Compounding the policy challenge is another striking feature of China's demographic profile -- a chronically imbalanced sex ratio that ensures males will swamp females for years to come.

A new study in the British Medical Journal (BMJ) found that there were more than 32.7 million males than females under the age of 20 in China, because the spread of cheap ultrasound tests and easy abortions has reinforced the age-old preference for boys that is common across Asia.

Countries typically record between 103 and 107 male births for every 100 females. But in Chinese towns in 2005, there were 124 boys aged one to four for every 100 girls.

The figure rose to 126 in rural China and topped 140 in Henan and Jiangxi provinces, according to the BMJ.
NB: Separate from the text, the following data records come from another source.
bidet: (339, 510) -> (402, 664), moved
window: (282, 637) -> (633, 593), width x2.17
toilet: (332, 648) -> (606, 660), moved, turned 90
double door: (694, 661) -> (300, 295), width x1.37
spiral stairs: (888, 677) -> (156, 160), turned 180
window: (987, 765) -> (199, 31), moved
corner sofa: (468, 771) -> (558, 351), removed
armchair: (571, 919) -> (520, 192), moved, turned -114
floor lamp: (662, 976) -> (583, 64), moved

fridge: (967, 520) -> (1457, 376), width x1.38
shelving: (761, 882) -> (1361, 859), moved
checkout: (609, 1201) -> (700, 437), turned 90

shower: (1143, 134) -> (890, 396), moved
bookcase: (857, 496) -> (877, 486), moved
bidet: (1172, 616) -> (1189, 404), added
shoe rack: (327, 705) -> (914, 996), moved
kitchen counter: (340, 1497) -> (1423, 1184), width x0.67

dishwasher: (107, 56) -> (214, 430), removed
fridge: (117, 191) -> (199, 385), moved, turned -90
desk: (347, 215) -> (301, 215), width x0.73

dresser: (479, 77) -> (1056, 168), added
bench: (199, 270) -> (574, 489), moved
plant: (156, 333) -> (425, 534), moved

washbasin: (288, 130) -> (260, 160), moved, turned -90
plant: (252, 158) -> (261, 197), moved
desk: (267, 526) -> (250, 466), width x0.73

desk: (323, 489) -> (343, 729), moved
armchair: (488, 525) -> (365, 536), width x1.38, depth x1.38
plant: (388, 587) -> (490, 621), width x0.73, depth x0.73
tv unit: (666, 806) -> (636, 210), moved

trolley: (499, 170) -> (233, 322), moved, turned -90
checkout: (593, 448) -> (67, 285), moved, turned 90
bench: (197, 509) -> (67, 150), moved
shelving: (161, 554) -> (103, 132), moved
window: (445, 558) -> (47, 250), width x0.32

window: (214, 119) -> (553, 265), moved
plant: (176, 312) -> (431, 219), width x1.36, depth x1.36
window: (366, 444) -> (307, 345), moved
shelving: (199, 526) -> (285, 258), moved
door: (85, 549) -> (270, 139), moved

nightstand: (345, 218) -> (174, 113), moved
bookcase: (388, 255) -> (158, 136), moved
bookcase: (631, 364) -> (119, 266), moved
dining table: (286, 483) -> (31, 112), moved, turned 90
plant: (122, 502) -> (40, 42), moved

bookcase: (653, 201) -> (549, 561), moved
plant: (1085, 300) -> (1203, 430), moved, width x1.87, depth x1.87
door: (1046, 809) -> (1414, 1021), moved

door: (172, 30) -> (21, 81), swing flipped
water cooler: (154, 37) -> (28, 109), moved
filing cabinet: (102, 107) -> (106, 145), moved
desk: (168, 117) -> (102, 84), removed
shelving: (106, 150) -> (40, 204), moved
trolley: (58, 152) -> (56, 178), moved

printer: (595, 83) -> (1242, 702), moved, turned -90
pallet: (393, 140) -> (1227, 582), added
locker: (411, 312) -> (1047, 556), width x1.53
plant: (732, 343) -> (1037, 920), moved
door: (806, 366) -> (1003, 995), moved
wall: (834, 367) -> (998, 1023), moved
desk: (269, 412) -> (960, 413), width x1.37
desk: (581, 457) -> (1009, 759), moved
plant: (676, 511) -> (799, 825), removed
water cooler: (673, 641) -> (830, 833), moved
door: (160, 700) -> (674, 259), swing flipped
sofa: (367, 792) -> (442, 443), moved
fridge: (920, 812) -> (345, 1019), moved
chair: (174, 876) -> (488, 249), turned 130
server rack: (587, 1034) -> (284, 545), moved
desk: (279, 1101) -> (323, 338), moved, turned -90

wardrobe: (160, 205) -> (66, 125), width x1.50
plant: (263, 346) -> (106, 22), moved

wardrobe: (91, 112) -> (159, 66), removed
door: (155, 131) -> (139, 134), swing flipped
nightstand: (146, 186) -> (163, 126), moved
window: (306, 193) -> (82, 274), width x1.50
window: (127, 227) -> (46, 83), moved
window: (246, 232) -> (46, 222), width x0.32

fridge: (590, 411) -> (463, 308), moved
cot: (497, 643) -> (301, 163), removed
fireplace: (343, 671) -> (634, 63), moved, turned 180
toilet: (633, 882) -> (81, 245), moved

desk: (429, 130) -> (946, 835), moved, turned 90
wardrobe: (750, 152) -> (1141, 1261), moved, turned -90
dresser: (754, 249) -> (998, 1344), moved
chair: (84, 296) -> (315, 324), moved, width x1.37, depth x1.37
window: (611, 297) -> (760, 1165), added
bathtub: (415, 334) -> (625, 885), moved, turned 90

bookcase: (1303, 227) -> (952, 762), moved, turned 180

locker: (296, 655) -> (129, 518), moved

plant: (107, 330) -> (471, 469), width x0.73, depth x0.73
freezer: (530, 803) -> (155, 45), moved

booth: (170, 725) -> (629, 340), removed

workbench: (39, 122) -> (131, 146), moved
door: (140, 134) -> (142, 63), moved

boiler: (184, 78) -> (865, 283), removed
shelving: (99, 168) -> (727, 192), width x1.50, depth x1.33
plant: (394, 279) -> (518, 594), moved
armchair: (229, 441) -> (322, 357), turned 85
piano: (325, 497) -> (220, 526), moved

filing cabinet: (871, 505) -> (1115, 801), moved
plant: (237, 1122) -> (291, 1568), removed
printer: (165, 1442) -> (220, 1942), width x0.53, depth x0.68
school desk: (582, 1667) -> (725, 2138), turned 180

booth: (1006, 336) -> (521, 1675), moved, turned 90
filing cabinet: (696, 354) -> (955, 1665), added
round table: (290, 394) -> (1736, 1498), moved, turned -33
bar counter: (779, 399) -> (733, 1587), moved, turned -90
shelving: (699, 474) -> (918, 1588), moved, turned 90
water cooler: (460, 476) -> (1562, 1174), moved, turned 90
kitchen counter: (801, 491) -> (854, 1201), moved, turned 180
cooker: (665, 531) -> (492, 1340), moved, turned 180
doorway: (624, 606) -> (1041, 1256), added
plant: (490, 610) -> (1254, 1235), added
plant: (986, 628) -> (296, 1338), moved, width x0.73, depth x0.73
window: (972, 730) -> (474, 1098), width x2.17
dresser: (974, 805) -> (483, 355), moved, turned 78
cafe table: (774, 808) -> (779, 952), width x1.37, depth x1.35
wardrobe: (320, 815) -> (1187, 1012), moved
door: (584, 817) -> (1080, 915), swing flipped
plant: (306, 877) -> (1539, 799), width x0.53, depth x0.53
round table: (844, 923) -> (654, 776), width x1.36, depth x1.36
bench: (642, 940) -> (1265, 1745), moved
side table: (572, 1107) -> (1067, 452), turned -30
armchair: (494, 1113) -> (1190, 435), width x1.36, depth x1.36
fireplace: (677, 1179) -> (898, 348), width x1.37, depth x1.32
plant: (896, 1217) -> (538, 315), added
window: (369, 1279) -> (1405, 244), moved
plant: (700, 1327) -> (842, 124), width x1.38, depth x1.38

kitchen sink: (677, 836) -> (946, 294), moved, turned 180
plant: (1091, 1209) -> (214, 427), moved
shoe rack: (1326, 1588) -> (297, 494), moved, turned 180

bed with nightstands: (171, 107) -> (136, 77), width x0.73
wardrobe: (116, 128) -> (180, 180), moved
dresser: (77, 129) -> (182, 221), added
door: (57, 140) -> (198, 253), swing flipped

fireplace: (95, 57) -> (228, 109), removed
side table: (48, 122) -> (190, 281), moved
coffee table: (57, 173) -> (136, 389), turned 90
The potential repercussions of this imbalance, accentuated by China's one-child policy, are grave.

"What we know from other societies that have been male-dominated is that they either emigrate or they fight," Leckie said.

Yet in China the number of excess males is too great for the problem to be solved by emigration, Leckie added. "So this is undoubtedly going to be a real social issue."

NO COUNTRY FOR YOUNG MEN

Economically, the impact is already being felt.

China International Capital Corp (CICC), an investment bank, says its studies show that provinces with a big imbalance consume less. This is because the competition for brides in rural China forces the parents of young males to help them buy houses early and to save up for betrothal gifts.

The root cause of this behavior is that parents, in the absence of a strong welfare safety net, look to sons to take care of them in their old age.

"Unless China sets up a much-improved rural social security network and medical care insurance system, we believe the rural sex ratio imbalance may deteriorate and continue to constrain rural consumption," CICC's economists said in a recent report.

CSIS said that even more worrisome than the shortage of brides today will be the shortage of daughters-in-law tomorrow; for while the son is responsible for looking after his aging parents, it is his wife who actually provides the care.

All the more reason, the think-tank concludes, for China to build a floor of old-age income support, financed out of general tax revenues, and to create a national, fully portable system of funded retirement accounts.

"A young China with a predominantly rural economy and strong extended families could get by with a retirement system that leaves large gaps in coverage. A rapidly developing and rapidly aging China with weakening families cannot," CSIS said.